Em termos reais, a arrecadação encolheu R$ 14,5 bilhões, reflexo da desaceleração do lucro líquido das companhias controladas pela União, condição indispensável para o repasse aos acionistas.

Onde a queda se concentrou

A redução se concentrou nos bancos públicos. O Banco Nacional de Desenvolvimento Econômico e Social (BNDES), a Caixa Econômica Federal e o Banco do Brasil respondem juntos por cerca de R$ 11 bilhões da queda, aproximadamente 76% do total.

O cenário de crédito ajuda a explicar o desempenho. O aumento da inadimplência e do custo do crédito reduz as margens das instituições financeiras e, com isso, o lucro disponível para distribuição.

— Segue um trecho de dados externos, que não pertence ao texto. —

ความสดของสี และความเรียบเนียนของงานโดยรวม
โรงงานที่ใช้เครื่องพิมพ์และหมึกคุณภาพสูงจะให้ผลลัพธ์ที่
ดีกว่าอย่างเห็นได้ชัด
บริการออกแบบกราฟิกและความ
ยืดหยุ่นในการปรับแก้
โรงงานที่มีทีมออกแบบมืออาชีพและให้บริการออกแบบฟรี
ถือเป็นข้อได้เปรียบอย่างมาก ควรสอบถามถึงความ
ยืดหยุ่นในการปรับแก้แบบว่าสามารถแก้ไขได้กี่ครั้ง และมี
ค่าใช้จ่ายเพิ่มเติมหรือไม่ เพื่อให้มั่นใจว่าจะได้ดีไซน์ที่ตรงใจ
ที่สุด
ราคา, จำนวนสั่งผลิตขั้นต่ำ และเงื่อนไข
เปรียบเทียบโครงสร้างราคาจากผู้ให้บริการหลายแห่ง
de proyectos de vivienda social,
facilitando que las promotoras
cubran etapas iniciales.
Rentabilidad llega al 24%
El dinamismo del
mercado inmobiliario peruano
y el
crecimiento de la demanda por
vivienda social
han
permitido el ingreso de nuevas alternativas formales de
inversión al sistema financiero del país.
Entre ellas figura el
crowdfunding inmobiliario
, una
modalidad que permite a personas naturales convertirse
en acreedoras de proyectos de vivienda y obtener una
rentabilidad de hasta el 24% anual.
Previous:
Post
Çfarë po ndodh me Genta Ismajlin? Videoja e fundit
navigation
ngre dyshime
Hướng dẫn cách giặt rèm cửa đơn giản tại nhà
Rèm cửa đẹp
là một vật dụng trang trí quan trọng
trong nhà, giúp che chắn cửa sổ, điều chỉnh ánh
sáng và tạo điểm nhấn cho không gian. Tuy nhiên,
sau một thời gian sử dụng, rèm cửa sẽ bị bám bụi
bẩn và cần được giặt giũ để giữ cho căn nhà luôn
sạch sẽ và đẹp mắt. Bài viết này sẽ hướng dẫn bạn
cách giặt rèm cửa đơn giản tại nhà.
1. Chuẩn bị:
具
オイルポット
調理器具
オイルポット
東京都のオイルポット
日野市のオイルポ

"O cenário de maior endividamento das famílias e aumento da inadimplência pressiona os resultados do sistema financeiro", afirmou à Gazeta do Povo Sara Paixão, analista de macroeconomia da InvestSmart.

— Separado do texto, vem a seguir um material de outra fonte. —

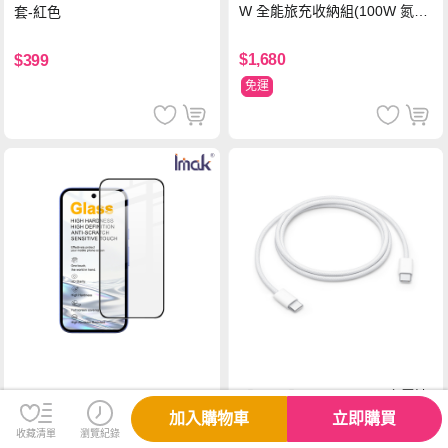
W 全能旅充收納組(100W 氮化
套-紅色
鎵旅充頭 +100W高速充電線附
萬國轉接器)
$1,680
$399
免運
【Apple】 60W USB-C 充電連
Imak 艾美克 Google Pixel 10a
接線 (1 公尺) 2024
鋼化玻璃貼(黑邊)(可指紋解鎖)
加入購物車
立即購買
收藏清單
瀏覽紀錄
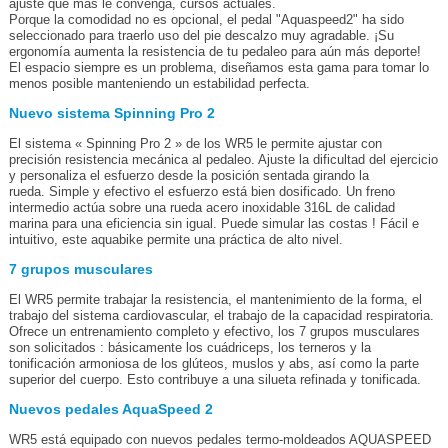
ajuste que más le convenga, cursos actuales.
Porque la comodidad no es opcional, el pedal "Aquaspeed2" ha sido
seleccionado para traerlo uso del pie descalzo muy agradable. ¡Su
ergonomía aumenta la resistencia de tu pedaleo para aún más deporte!
El espacio siempre es un problema, diseñamos esta gama para tomar lo
menos posible manteniendo un estabilidad perfecta.
Nuevo sistema Spinning Pro 2
El sistema « Spinning Pro 2 » de los WR5 le permite ajustar con
precisión resistencia mecánica al pedaleo. Ajuste la dificultad del ejercicio
y personaliza el esfuerzo desde la posición sentada girando la
rueda. Simple y efectivo el esfuerzo está bien dosificado. Un freno
intermedio actúa sobre una rueda acero inoxidable 316L de calidad
marina para una eficiencia sin igual. Puede simular las costas ! Fácil e
intuitivo, este aquabike permite una práctica de alto nivel.
7 grupos musculares
El WR5 permite trabajar la resistencia, el mantenimiento de la forma, el
trabajo del sistema cardiovascular, el trabajo de la capacidad respiratoria.
Ofrece un entrenamiento completo y efectivo, los 7 grupos musculares
son solicitados : básicamente los cuádriceps, los terneros y la
tonificación armoniosa de los glúteos, muslos y abs, así como la parte
superior del cuerpo. Esto contribuye a una silueta refinada y tonificada.
Nuevos pedales AquaSpeed 2
WR5 está equipado con nuevos pedales termo-moldeados AQUASPEED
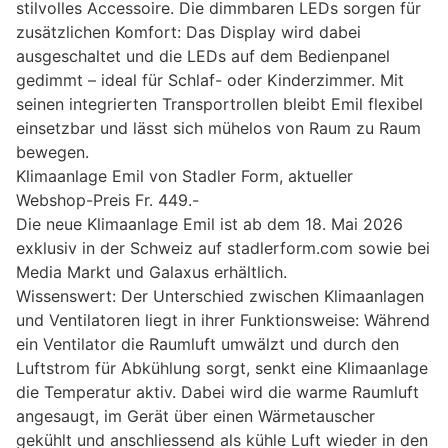
stilvolles Accessoire. Die dimmbaren LEDs sorgen für
zusätzlichen Komfort: Das Display wird dabei
ausgeschaltet und die LEDs auf dem Bedienpanel
gedimmt – ideal für Schlaf- oder Kinderzimmer. Mit
seinen integrierten Transportrollen bleibt Emil flexibel
einsetzbar und lässt sich mühelos von Raum zu Raum
bewegen.
Klimaanlage Emil von Stadler Form, aktueller
Webshop-Preis Fr. 449.-
Die neue Klimaanlage Emil ist ab dem 18. Mai 2026
exklusiv in der Schweiz auf stadlerform.com sowie bei
Media Markt und Galaxus erhältlich.
Wissenswert: Der Unterschied zwischen Klimaanlagen
und Ventilatoren liegt in ihrer Funktionsweise: Während
ein Ventilator die Raumluft umwälzt und durch den
Luftstrom für Abkühlung sorgt, senkt eine Klimaanlage
die Temperatur aktiv. Dabei wird die warme Raumluft
angesaugt, im Gerät über einen Wärmetauscher
gekühlt und anschliessend als kühle Luft wieder in den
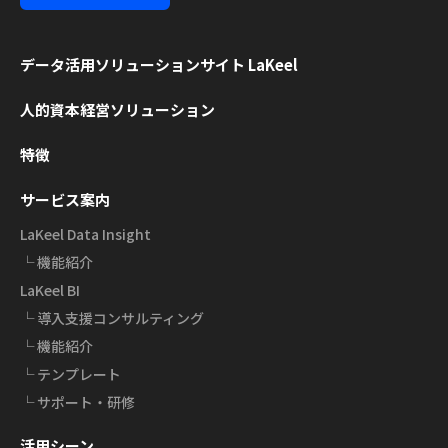
データ活用ソリューション
サイト LaKeel
人的資本経営ソリューション
特徴
サービス案内
LaKeel Data Insight
└ 機能紹介
LaKeel BI
└ 導入支援コンサルティング
└ 機能紹介
└ テンプレート
└ サポート・研修
活用シーン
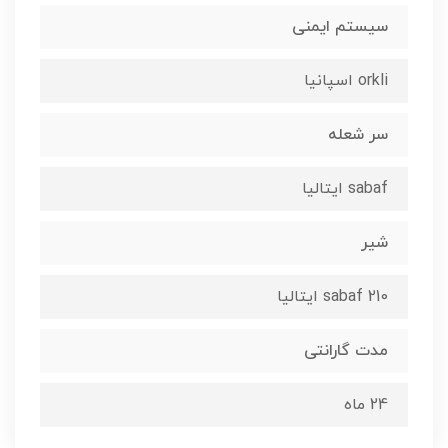
سیستم ایمنی
orkli اسپانیا
سر شعله
sabaf ایتالیا
شیر
210 sabaf ایتالیا
مدت گارانتی
24 ماه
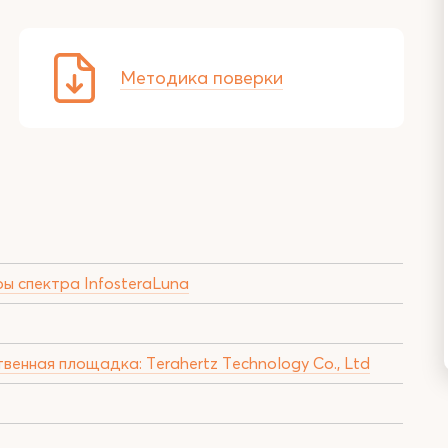
Методика поверки
ы спектра InfosteraLuna
венная площадка: Terahertz Technology Co., Ltd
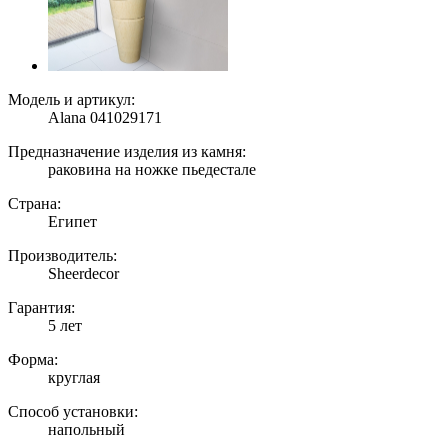
Модель и артикул:
Alana 041029171
Предназначение изделия из камня:
раковина на ножке пьедестале
Страна:
Египет
Производитель:
Sheerdecor
Гарантия:
5 лет
Форма:
круглая
Способ установки:
напольный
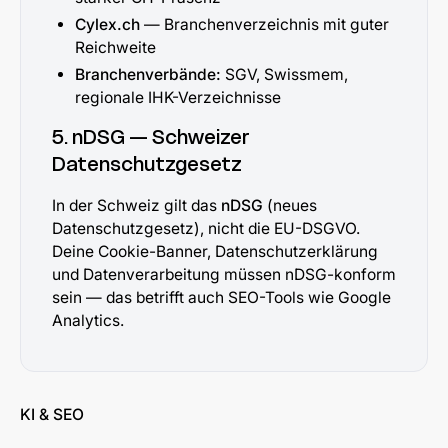
Cylex.ch
— Branchenverzeichnis mit guter
Reichweite
Branchenverbände:
SGV, Swissmem,
regionale IHK-Verzeichnisse
5. nDSG — Schweizer
Datenschutzgesetz
In der Schweiz gilt das
nDSG
(neues
Datenschutzgesetz), nicht die EU-DSGVO.
Deine Cookie-Banner, Datenschutzerklärung
und Datenverarbeitung müssen nDSG-konform
sein — das betrifft auch SEO-Tools wie Google
Analytics.
KI & SEO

O resultado se soma a uma sequência de déficits das estatais federais desde 2023. Foram R$ 656 milhões negativos naquele ano, R$ 6,73 bilhões em 2024 e R$ 5,13 bilhões em 2025. Nos cinco primeiros meses de 2026, o déficit acumulado chegou a R$ 5,96 bilhões, o que totaliza R$ 18,48 bilhões entre janeiro de 2023 e maio deste ano.

O que a lei permite ao governo fazer

Mesmo precisando de receita para fechar as contas, o governo não define livremente quanto cada estatal repassa. O recebimento de dividendos pela União não é automático: a empresa precisa ter lucro distribuível e cumprir as regras previstas no próprio estatuto e na legislação societária.

O caso da Petrobras ilustra o desenho. Dos R$ 17,4 bilhões em dividendos anunciados em agosto, a União receberá R$ 6,2 bilhões, considerando suas participações diretas e indiretas na companhia.

A legislação fixa um dividendo mínimo obrigatório equivalente a 25% do lucro líquido ajustado do exercício. Esse piso, porém, pode deixar de ser pago quando a administração demonstrar que a distribuição é incompatível com a situação financeira da empresa, caso em que o valor vai para reserva especial.

Segundo Thiago Quintanilha, sócio de contencioso estratégico e arbitragem do CFF Advogados, ouvido pela Gazeta do Povo, cada estatal deve ter política própria de distribuição, considerando também o interesse público que justificou sua criação. Ele acrescenta que a União precisa levar em conta a situação financeira da companhia, seus investimentos, sua finalidade pública e os direitos dos demais acionistas.

O jurista alerta que uma distribuição voltada apenas a atender necessidade fiscal, em prejuízo da companhia ou dos acionistas minoritários, pode ser questionada por contestação da deliberação ou por ação de responsabilidade contra o controlador.

Nas empresas públicas de capital integralmente federal, os limites ao repasse estão ligados principalmente à capacidade de investimento, ao endividamento e, no caso dos bancos, às regras prudenciais. Nas sociedades de economia mista com ações em bolsa, é preciso ainda respeitar os direitos dos minoritários.

A frustração da receita de dividendos entra na conta de um Orçamento que já vinha pressionado pelo lado da despesa. A Instituição Fiscal Independente (IFI) do Senado apontou, em agosto, despesa federal crescendo 6,3% e déficit de R$ 81,2 bilhões no acumulado do ano.

Para o contribuinte, a diferença entre os R$ 55,5 bilhões projetados e os R$ 10,5 bilhões arrecadados até julho é o tamanho do buraco que precisa ser coberto por outra fonte, seja nova receita, seja contenção de gasto, seja resultado pior no primário.